Why does Continental Kennel Club allow registering dogs that have limited breeding rights with other registries?

CKC Registration Rules allow for the registration of all purebred dogs. Because CKC is an independent registry which operates by its own registration rules, CKC does not record breeding status information from other registries. And, as with other registry organizations, individual membership status is conferred and maintained by adherence to the specific organization’s registration rules, policies, and procedures.

In order to meet its membership needs CKC has established a Preferred Breeders Program that does offer limited registrations privileges to those breeders subscribing to the program. The CKC Preferred Breeder Program is an elite program made up of breeders who subscribe to the highest ethical standards in animal husbandry and canine care. CKC Preferred Breeders are committed to improving their breeds.

 

If a CKC breeder doesn’t want the owners of puppies they sell, to breed them, what should they do?

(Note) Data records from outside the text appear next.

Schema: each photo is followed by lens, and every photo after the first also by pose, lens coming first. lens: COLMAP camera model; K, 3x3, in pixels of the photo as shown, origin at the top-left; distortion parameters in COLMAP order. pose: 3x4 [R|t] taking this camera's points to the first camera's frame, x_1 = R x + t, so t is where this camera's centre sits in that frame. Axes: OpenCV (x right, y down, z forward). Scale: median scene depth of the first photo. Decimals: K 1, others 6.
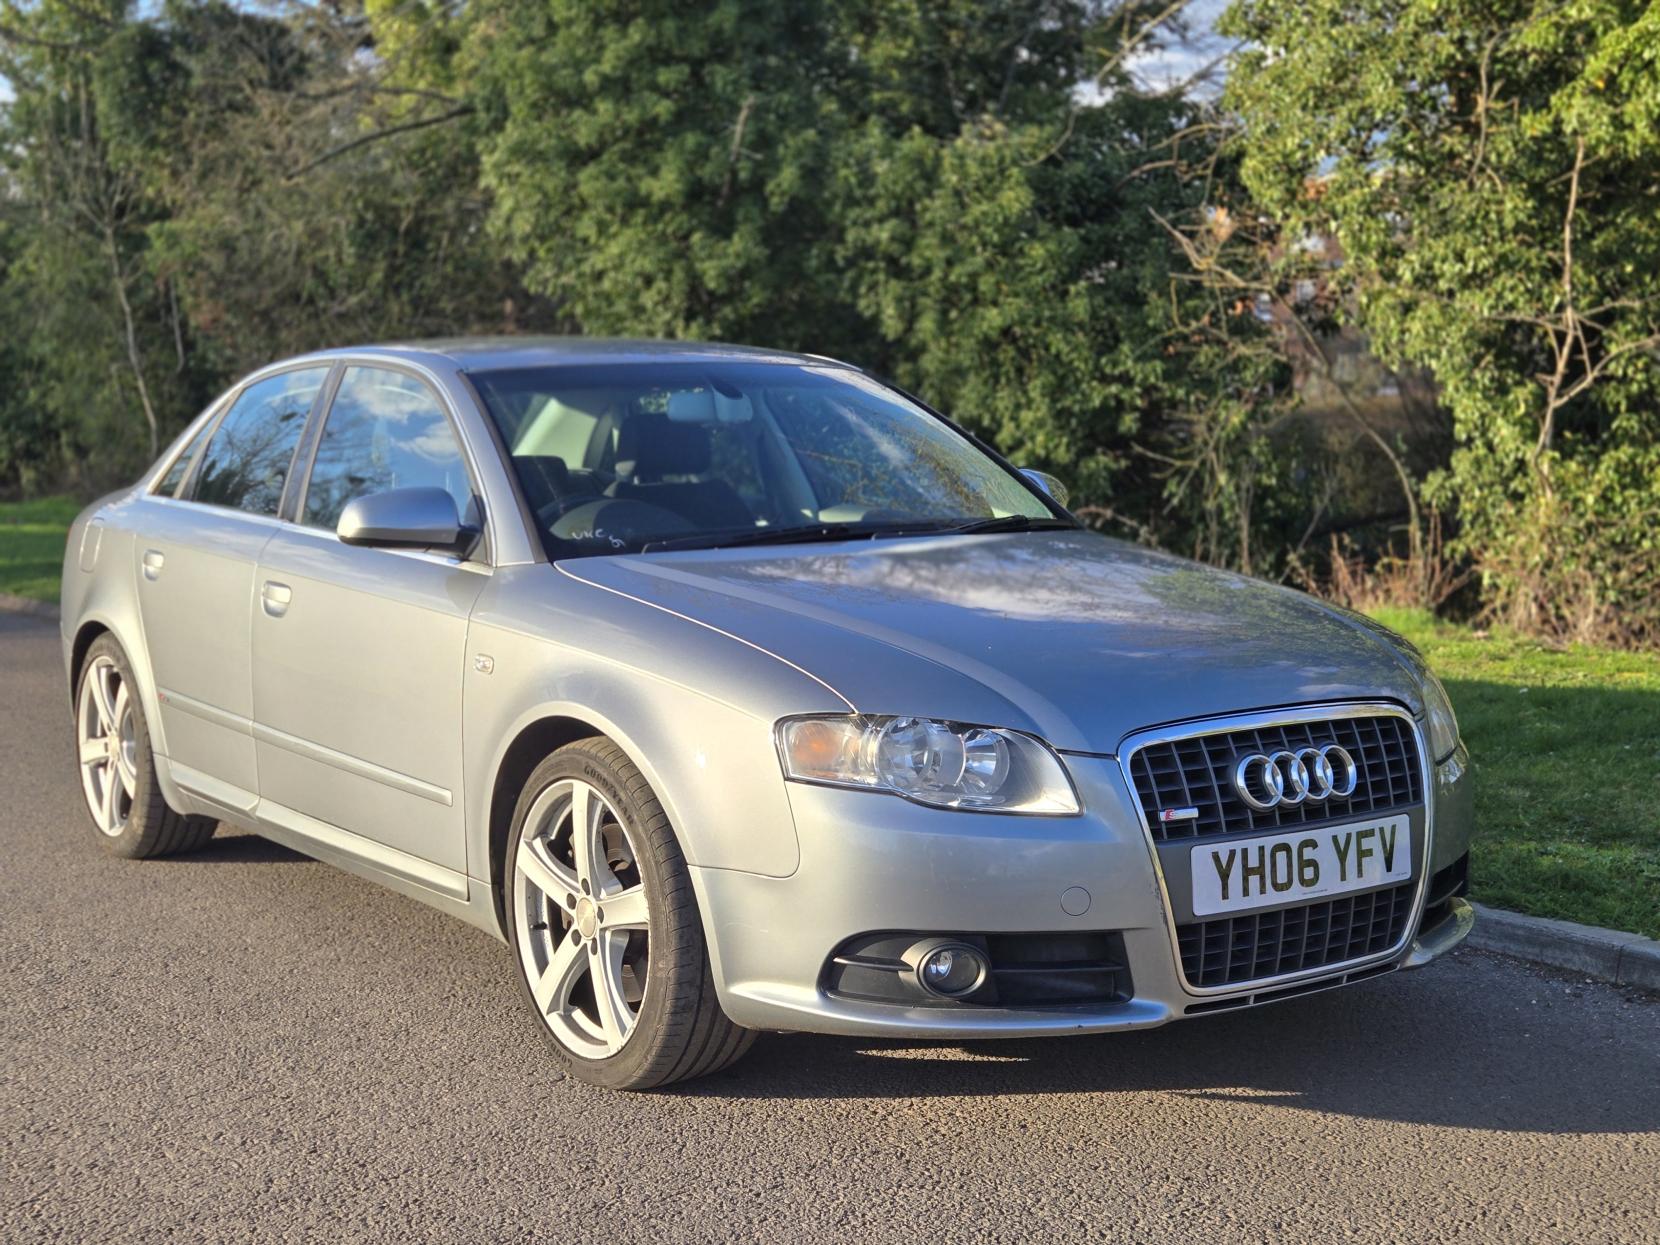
lens RADIAL K [[2251.2, 0, 808.2], [0, 2251.2, 596.5], [0, 0, 1]] dist [0.085298, -0.062272]
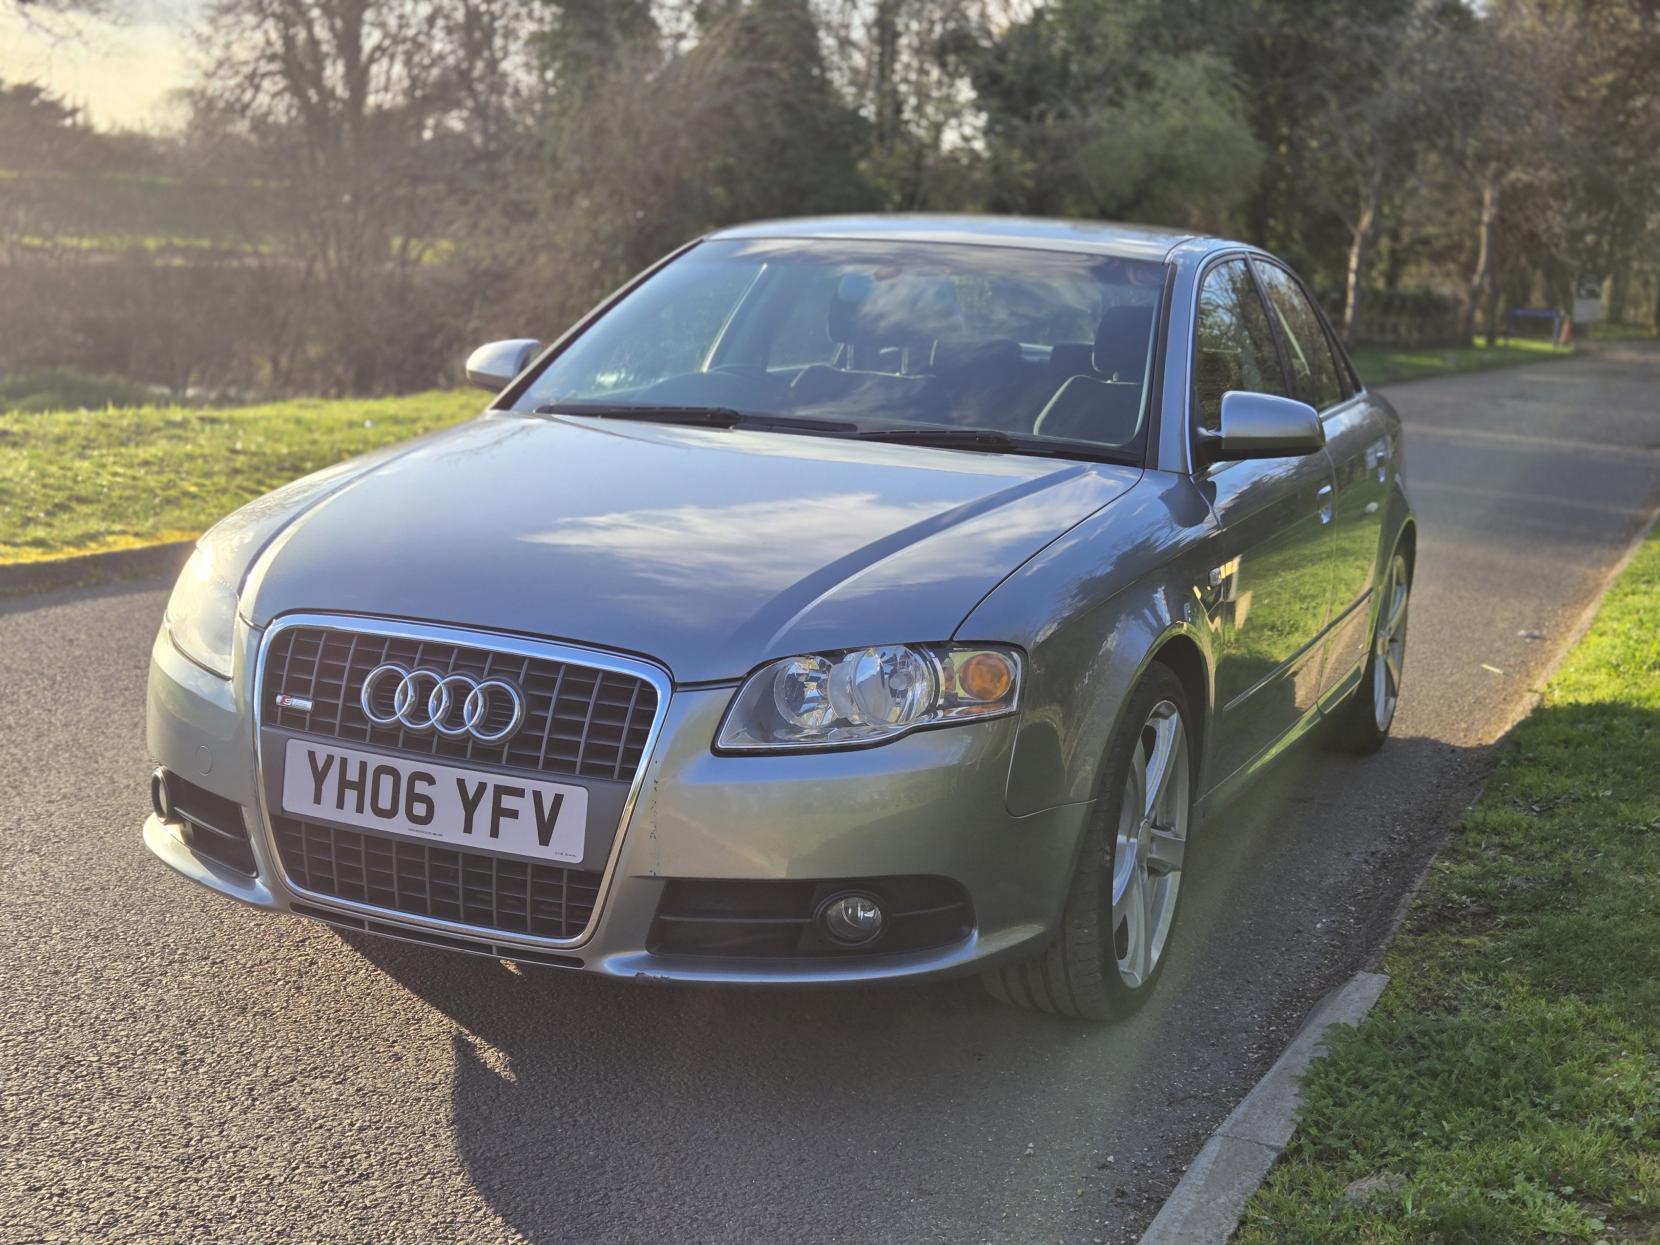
lens RADIAL K [[2257.0, 0, 777.4], [0, 2257.0, 625.8], [0, 0, 1]] dist [0.080561, -0.056956]
pose [[0.522786, 0.170233, -0.835293, 0.911957], [-0.140697, 0.983650, 0.112410, -0.061222], [0.840773, 0.058757, 0.538190, 0.563220]]
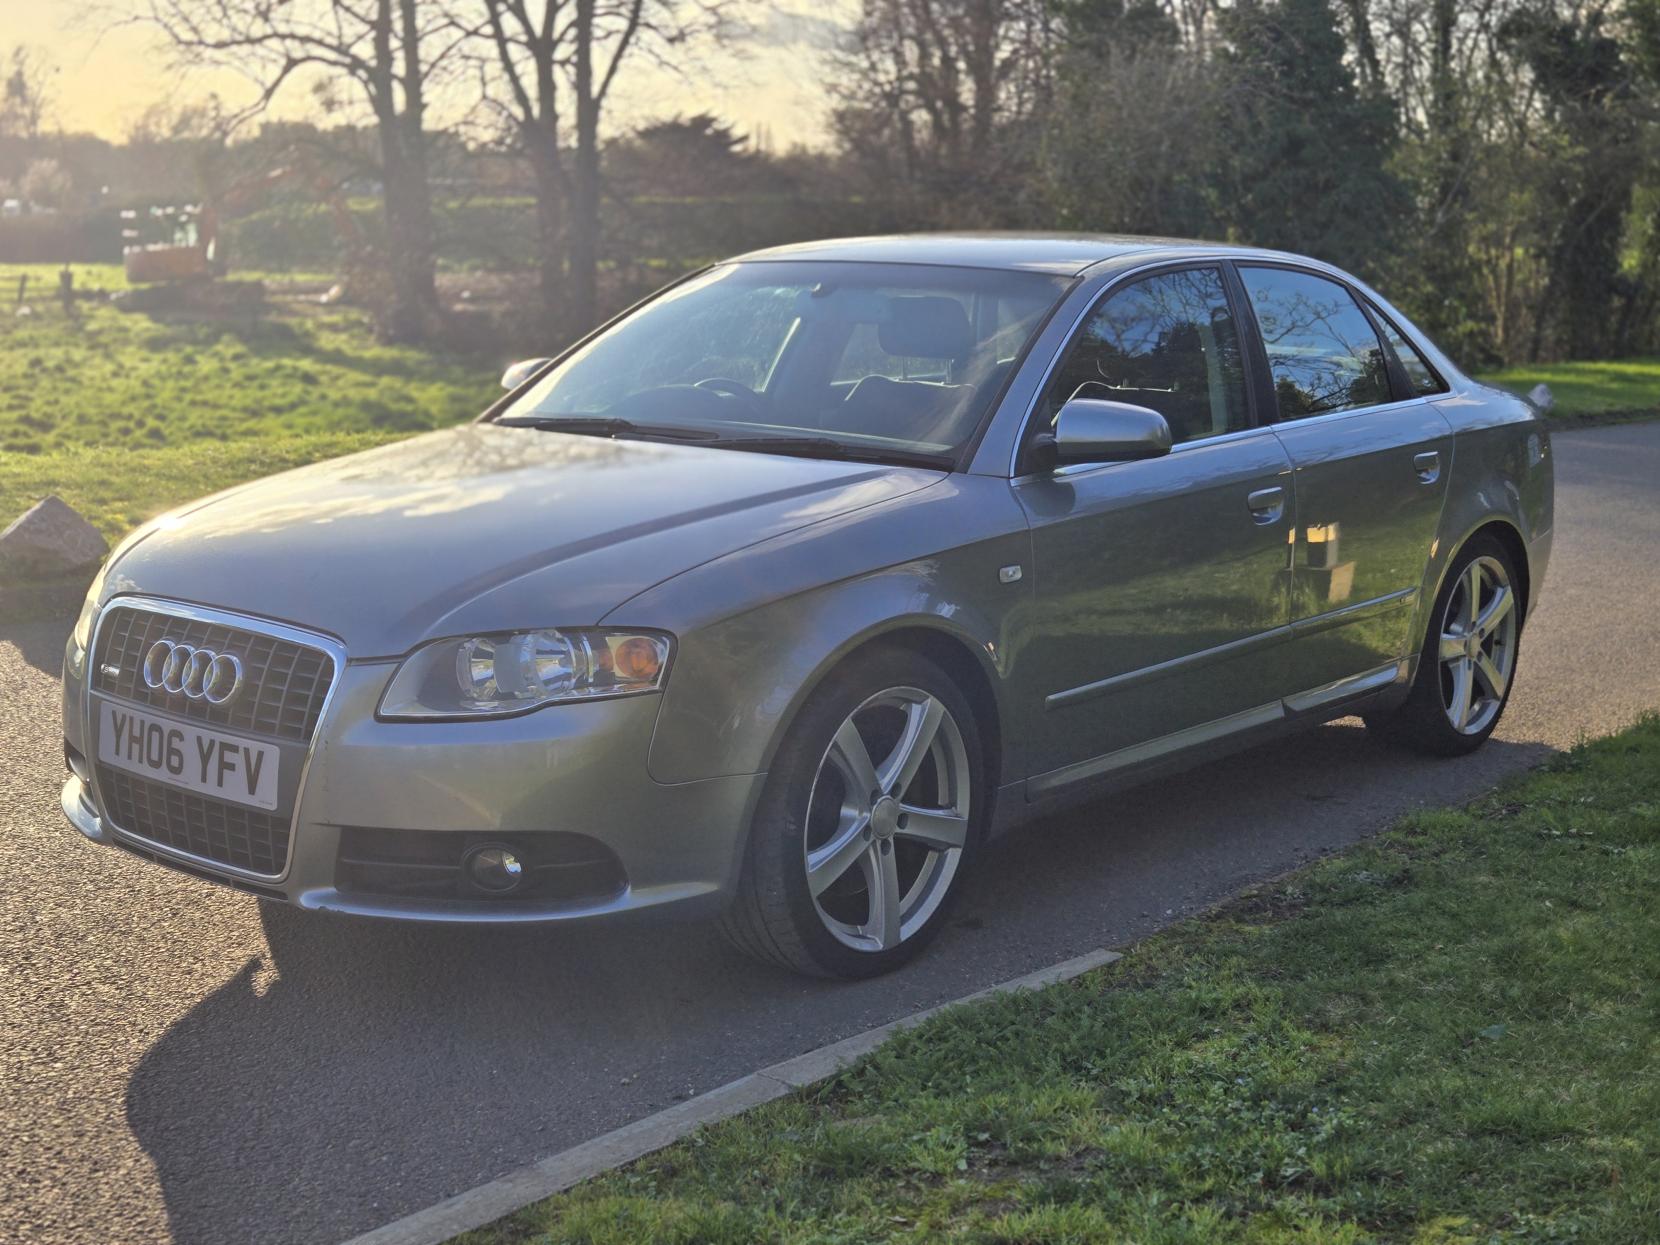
lens RADIAL K [[2251.2, 0, 808.2], [0, 2251.2, 596.5], [0, 0, 1]] dist [0.085298, -0.062272]
pose [[0.266313, 0.163276, -0.949957, 1.150485], [-0.117986, 0.983659, 0.135993, -0.118064], [0.956638, 0.075865, 0.281226, 0.869493]]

If a breeder is selling pet quality dogs and doesn’t want puppies they sell or place to be used in a breeding program, they need a written agreement/contract with each person they place a dog with or sell a dog to. The agreement/contract should state explicitly that the puppy being transferred is not to be bred or used for a breeding program. Continental Kennel Club strongly advises that all breeders or individuals selling or placing dogs do so with a written contract detailing the terms and conditions of the sale. Contracts are made and enforced according to state laws not registration organizations. Therefore, if a breeder wants to restrict the breeding rights of a dog they sell or place, they should do so with a contract which includes a mandatory spay/neuter clause. Or better yet have the dog spayed or neutered before selling it.


Does CKC stand for Continental Kennel Club or Canadian Kennel Club?

CKC is an acronym and trademark that is used by both Continental Kennel Club and Canadian Kennel Club.  Continental and Canadian have agreements on how each club will use the acronym in advertisements, publications, and on the internet so as not to confuse the general public about each others respective services.